## WORK INSTRUCTIONS
Write out, word for word, all the text read from the pages in the material below, leaving out the pictures.

## RECORDS FOR PROCESSING
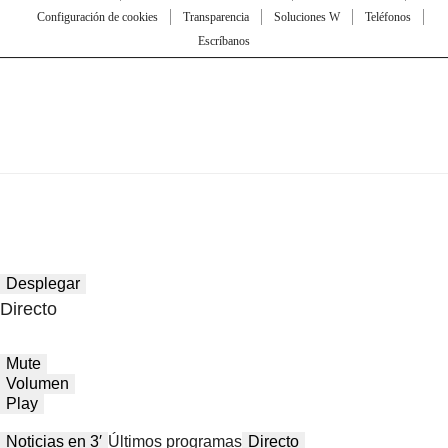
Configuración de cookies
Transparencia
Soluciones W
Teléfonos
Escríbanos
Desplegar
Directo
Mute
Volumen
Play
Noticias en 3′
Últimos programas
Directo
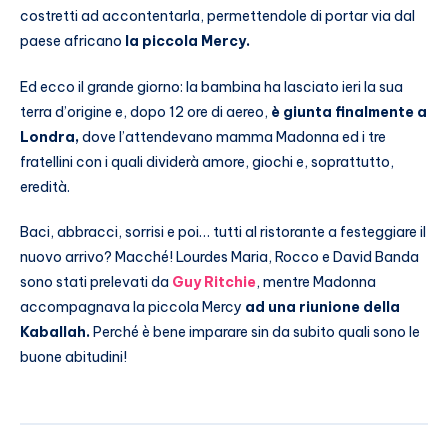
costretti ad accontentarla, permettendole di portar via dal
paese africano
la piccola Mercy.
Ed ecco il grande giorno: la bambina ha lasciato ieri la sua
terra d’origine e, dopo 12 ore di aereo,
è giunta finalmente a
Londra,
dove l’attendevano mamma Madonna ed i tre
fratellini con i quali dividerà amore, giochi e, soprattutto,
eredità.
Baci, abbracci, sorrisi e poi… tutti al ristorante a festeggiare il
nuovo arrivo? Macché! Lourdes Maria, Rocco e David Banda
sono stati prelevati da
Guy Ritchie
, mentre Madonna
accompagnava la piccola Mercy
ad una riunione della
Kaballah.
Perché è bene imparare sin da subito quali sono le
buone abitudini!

## ANSWER SPACE
Configuración de cookies
Transparencia
Soluciones W
Teléfonos
Escríbanos
Desplegar
Directo
Mute
Volumen
Play
Noticias en 3′
Últimos programas
Directo
costretti ad accontentarla, permettendole di portar via dal
paese africano
la piccola Mercy.
Ed ecco il grande giorno: la bambina ha lasciato ieri la sua
terra d’origine e, dopo 12 ore di aereo,
è giunta finalmente a
Londra,
dove l’attendevano mamma Madonna ed i tre
fratellini con i quali dividerà amore, giochi e, soprattutto,
eredità.
Baci, abbracci, sorrisi e poi… tutti al ristorante a festeggiare il
nuovo arrivo? Macché! Lourdes Maria, Rocco e David Banda
sono stati prelevati da
Guy Ritchie
, mentre Madonna
accompagnava la piccola Mercy
ad una riunione della
Kaballah.
Perché è bene imparare sin da subito quali sono le
buone abitudini!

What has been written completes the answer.